The ant-man stood for a moment astounded, and then wheeled around. I still held my club. There was now no reason why I should not kill him too, if I could. But he did not charge.

Instead he said: “Let us not fight. You have saved my life, and so I owe you yours. ‘A life for a life.’ No one shall ever say that 356-1-400 is ungrateful. Go in peace. Look, a mist approaches. My excuse shall be that I lost you in the fog. If you too are grateful, you will tell the same story.”

Then the fog, a frequent phenomenon of Poros, closed upon me, and I saw my captor no more. I lay down, covered myself with tartan leaves to keep off the wet, and waited for the fog to lift.

And the next thing I knew, it was morning.

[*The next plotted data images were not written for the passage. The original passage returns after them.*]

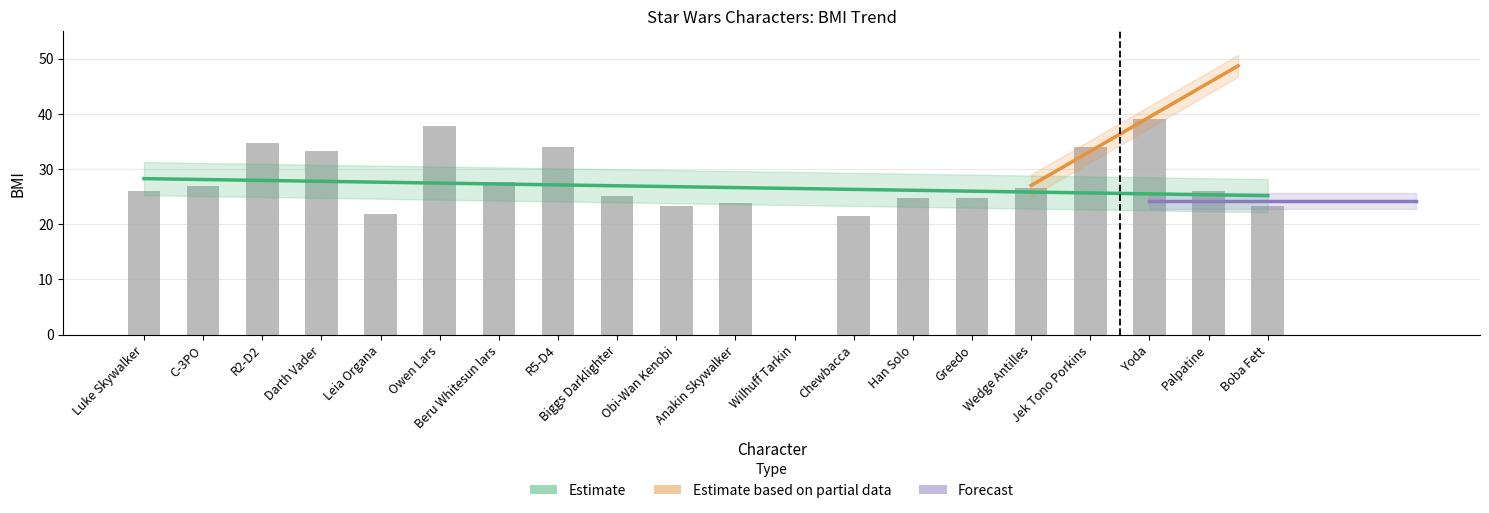

List the labels in order of value, largest first.

Yoda, Owen Lars, R2-D2, R5-D4, Jek Tono Porkins, Darth Vader, Beru Whitesun lars, C-3PO, Wedge Antilles, Luke Skywalker, Palpatine, Biggs Darklighter, Greedo, Han Solo, Anakin Skywalker, Boba Fett, Obi-Wan Kenobi, Leia Organa, Chewbacca, Wilhuff Tarkin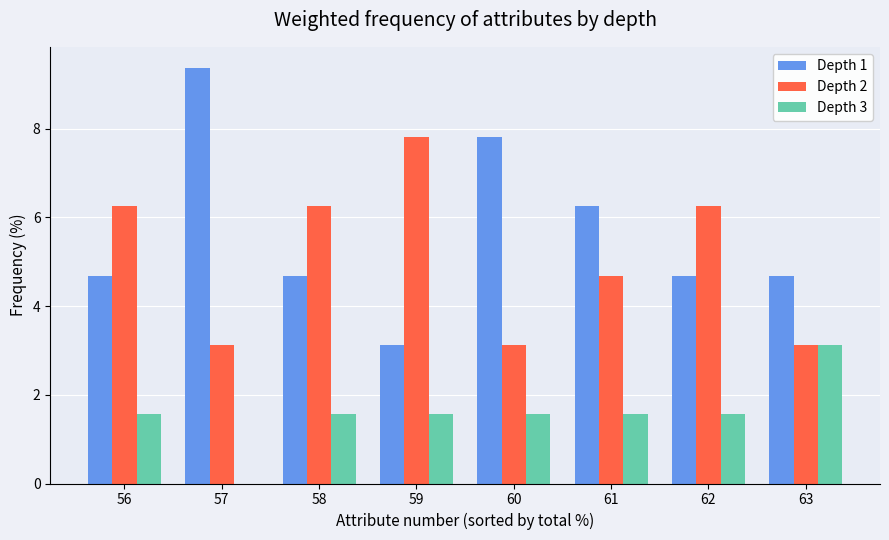

Between 62 and 63, which series saw the biggest shift?

Depth 2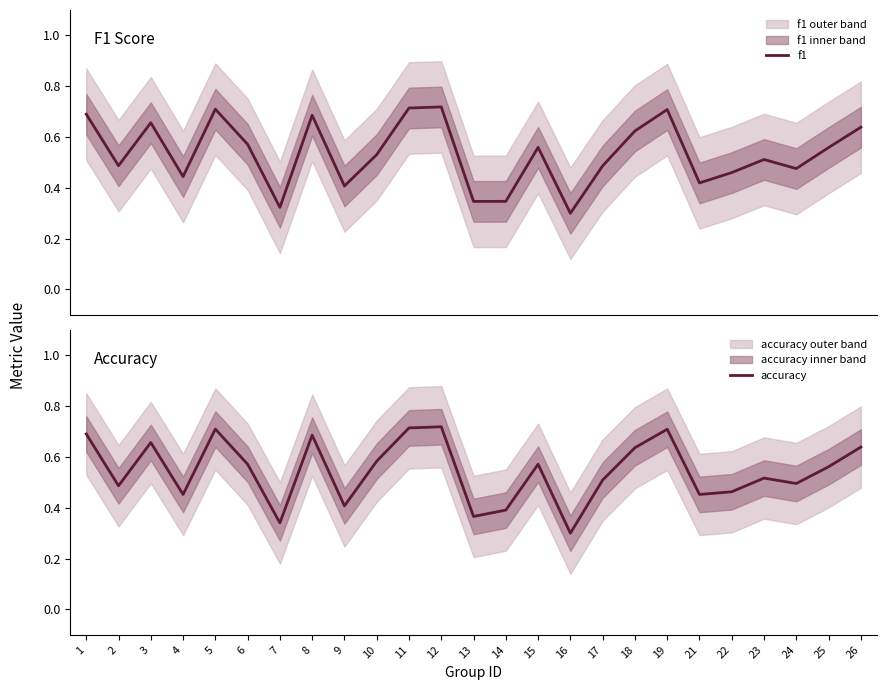

Which series changed the most between 21 and 24?

f1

In spite of my long fast—since supper two days ago—I felt refreshed by my sleep, and at once set out through the woods in as nearly a straight line as I could, in the hope of striking a road. The straight line was easy, as the eastern sky was still faintly pink; and likewise it was easy to head north along the road, when I finally reached one. But when at last I came to a city, it turned out to be Ktuth rather than Kuana.

Before seeking food or anything else, except a much-needed drink of water, I found a pinqui and asked him if he had heard any recent news from Kuana, relative to the disappearance of the princess.

“News from Kuana? Disappearance?” he repeated in surprise. “Surely not. The princess has been here safe and sound for two days, and left only a few paraparths ago by the Kuana road!”

So I had just missed her! If I had entered the city a bit later, I should have passed her on the road!

My tickets were not sufficient to hire a kerkool; and besides now that I knew Lilla was safe, I was in no hurry to face Bthuh, whom I had left waiting at the joining-stand, as it were. So, after breakfast, I set out on foot for Kuana, thirty stads away, carrying some lunch.

Around noon, when I had just eaten my lunch on a stone by the side of the road, a kerkool passed me, headed for Kuana. I hailed its single occupant, and was given a lift the rest of the way. He turned out to be the Chief of Pinquis of Ktuth, bound for a conference with the mango of Kuana. I welcomed the chance to get inside the Kuana jail, face to face with my old friend Poblath, for this opportunity would enable me to give him my long-deferred explanation of my relations—or rather lack of relations—with his Bthuh.